You can specify incident descriptions and fields dynamically, based on the alert data in each incident. For example, suppose you are defining a correlation based on the custom_info.services alert field. You can then specify a label string such as

Incident has occurred for cited(services) Services.unique(class,3) Affected by cited(check,2) checks

Given this string, the resulting descriptions include the two most-cited services and the number of times each service is cited by a member alert:

Incident has occurred for ShoppingCart, Online Store Services. Storage, Compute, Network Affected by Disk, CPU checks

Incident macros

You can use the following macros to generate incident descriptions:

  • count(alert-field) — Return the count of alert-field citations, including duplicates.

  • unique_count(alert-field) — Return the count of unique alert-field citations, excluding duplicates.

  • tolist(alert-field) — Return a comma-separated string of all elements in a list, including duplicates.

  • unique(alert-field, N) — Return a comma-separated string of N unique elements in a list, excluding duplicates.

  • top(alert-field) — Return the top-cited item.

  • cited(alert-field, N) — Return a list of the top-cited N items. If two or more items have the same cite count, the items are sorted alphabetically.

  • tolist(alert-field) — Converts an array of elements to a comma-separated string.

Scope

If the correlation is relevant only to a subset of alerts, you can enter a search string to consider only alerts of interest.

Fields to correlate

The set of alert data fields to consider for correlation, and the similarity required for a match between an alert and an incident. An alert and an incident are considered correlated if all the data fields in this table meet the specified degree of similarity.

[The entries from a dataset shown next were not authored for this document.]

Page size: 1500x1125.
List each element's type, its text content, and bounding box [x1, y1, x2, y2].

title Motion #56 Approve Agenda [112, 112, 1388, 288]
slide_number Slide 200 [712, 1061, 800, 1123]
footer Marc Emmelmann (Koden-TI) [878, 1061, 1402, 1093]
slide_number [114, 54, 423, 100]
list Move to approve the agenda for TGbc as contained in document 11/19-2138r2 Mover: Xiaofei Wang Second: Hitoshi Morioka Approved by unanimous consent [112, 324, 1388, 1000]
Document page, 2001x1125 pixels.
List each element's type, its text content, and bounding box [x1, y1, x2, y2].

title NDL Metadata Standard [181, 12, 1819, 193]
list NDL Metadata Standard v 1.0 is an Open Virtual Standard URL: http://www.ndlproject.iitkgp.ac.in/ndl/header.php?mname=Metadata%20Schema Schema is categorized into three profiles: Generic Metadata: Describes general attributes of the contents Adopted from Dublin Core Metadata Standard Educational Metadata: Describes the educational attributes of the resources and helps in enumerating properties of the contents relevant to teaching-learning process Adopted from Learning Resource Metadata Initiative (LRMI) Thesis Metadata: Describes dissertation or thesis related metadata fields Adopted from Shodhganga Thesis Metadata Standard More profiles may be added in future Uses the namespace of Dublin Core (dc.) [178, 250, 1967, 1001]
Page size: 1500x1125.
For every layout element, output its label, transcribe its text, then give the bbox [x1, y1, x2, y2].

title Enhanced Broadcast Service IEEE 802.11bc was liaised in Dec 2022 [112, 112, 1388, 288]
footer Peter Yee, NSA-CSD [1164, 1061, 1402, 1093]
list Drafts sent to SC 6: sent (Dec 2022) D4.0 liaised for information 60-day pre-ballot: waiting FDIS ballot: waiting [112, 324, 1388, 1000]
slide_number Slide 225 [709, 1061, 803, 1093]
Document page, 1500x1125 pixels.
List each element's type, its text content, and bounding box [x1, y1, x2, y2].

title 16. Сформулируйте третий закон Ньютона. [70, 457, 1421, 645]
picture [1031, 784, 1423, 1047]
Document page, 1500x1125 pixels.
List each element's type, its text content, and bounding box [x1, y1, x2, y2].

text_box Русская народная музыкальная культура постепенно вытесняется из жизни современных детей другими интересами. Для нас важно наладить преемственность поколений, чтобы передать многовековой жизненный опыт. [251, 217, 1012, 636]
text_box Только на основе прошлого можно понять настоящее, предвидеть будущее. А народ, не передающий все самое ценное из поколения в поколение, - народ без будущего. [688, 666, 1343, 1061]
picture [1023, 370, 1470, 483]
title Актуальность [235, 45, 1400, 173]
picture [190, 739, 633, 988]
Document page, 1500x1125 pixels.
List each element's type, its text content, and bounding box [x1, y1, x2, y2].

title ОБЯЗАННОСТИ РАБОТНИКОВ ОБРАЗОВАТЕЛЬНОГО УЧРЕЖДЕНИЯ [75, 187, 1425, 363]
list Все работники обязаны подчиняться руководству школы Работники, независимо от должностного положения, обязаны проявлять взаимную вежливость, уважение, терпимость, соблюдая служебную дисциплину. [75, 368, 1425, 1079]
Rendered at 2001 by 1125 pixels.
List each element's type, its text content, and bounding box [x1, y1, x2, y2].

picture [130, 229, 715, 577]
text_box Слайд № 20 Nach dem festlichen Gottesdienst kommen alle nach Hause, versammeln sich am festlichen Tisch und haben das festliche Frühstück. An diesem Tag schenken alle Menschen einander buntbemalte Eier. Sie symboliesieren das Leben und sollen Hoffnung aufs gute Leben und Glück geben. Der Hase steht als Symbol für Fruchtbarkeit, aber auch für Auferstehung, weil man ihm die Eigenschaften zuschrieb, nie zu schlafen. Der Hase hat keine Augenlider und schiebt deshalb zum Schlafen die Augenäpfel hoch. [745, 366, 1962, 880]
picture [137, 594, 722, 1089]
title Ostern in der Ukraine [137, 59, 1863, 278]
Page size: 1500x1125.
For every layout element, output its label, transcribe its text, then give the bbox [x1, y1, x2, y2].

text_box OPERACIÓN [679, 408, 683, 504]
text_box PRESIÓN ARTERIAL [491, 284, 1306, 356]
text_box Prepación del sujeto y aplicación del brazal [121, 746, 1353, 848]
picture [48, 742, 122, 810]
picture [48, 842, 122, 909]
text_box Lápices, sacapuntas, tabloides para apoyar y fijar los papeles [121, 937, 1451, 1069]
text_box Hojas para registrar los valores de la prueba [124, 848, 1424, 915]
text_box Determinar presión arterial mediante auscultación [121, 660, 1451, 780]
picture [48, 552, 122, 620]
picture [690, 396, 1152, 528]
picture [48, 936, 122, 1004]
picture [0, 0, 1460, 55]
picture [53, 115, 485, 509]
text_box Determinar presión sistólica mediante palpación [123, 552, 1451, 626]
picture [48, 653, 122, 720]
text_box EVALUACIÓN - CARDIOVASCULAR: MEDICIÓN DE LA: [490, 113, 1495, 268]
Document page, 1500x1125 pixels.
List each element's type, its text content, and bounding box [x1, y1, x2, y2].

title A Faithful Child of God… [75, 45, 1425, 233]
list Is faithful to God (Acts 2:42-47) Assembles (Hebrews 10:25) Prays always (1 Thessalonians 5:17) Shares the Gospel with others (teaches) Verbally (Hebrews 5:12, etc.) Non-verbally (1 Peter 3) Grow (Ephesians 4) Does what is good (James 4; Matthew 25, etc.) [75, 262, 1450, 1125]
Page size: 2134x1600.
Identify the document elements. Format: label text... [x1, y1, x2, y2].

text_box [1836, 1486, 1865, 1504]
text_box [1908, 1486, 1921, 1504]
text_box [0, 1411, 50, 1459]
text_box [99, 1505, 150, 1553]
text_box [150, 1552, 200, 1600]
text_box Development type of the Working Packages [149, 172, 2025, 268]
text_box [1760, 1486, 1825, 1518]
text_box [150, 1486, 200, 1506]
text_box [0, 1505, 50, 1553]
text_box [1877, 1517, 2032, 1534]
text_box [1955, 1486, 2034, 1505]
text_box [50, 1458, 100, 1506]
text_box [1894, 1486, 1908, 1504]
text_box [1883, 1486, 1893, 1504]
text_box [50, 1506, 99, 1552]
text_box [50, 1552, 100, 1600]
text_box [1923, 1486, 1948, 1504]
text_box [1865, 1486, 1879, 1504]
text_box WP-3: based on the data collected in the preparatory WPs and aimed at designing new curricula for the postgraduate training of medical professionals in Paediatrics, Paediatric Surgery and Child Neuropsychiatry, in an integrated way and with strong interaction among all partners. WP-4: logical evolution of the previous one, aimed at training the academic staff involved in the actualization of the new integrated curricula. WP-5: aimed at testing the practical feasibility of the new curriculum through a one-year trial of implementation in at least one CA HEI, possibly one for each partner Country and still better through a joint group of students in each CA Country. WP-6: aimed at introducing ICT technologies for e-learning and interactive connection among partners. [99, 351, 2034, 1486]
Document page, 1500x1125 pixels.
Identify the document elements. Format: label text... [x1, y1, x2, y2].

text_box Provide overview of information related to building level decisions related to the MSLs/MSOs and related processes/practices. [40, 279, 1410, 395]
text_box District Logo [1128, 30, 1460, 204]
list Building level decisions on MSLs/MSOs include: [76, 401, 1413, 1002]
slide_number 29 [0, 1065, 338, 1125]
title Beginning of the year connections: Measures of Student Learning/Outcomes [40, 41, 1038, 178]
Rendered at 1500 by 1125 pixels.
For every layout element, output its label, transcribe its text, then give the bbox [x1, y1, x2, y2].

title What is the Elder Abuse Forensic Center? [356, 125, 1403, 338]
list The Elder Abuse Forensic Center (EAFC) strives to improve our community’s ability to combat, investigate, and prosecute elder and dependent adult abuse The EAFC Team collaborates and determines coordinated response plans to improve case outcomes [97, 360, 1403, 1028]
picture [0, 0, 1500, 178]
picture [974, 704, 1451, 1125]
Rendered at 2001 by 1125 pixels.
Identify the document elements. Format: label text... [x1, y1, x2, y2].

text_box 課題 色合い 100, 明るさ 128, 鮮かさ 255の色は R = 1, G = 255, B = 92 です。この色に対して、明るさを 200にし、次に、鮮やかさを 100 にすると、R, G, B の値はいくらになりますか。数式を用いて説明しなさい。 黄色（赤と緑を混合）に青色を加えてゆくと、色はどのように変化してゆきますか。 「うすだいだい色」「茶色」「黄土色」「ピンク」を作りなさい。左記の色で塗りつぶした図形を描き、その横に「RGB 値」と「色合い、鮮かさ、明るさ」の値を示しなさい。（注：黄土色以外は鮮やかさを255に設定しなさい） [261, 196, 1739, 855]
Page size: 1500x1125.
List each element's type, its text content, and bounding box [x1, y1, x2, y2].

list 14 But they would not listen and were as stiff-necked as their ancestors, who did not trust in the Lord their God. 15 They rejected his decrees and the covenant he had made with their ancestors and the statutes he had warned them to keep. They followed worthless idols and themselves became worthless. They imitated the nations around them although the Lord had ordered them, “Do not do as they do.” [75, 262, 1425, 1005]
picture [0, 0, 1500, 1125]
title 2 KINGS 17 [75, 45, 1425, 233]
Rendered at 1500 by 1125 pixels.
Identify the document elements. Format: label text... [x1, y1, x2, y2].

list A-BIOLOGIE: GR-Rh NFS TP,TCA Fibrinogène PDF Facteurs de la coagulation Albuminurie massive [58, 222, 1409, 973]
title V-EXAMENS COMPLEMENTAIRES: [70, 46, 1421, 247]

Good practices for defining correlations provides guidance about the specific fields you might want to consider for correlation.

Alert field similarity

Express uses the bag-of-words model and the shingling natural-language processing methods to calculate the text similarity between two fields. The following example illustrates how Express determines if two text fields are similar.

  1. A correlation definition specifies service as the one field to correlate, with a similarity threshold of 90%.

  2. The correlation engine receives an alert with service = loginver012. A candidate incident includes loginver011 as one of its services.

  3. To determine if the alert correlates with the incident, the engine does the following:

    1. Splits each string into a set of shingles based on the default shingle size, which is 2.

    2. Compares each 2-character sequence in the alert field with the corresponding sequence in the incident field:

      lo og gi in nv ve er r0 01 12
      lo og gi in nv ve er r0 01 11
    3. In this case, 9 out of the 10 shingles are identical. Because the similarity threshold is 90%, this alert meets the correlation threshold. The correlation engine adds the new alert to the incident.

Correlation time period

The time period for correlating alerts into the same incident, starting from the incident creation time. When the correlation period ends, Express correlates alerts into a new incident.

The options are as follows:

  • Automatic: With this option, the correlation period is 15 minutes but can extend up to 30 minutes. The extension period is 3 minutes 45 seconds — one-fourth of the correlation period. The correlation period can extend as follows:

    • If a new alert arrives within 3 minutes 45 seconds of the expiration time, the period extends another 3 minutes 45 seconds.

    • If another alert arrives from 15 minutes to 18 minutes 45 seconds, the period extends another 3 minutes 45 seconds.

    • This process can repeat up to 30 minutes, the maximum possible time period.

  • Manual: Select this option if you know the time window that you want to specify.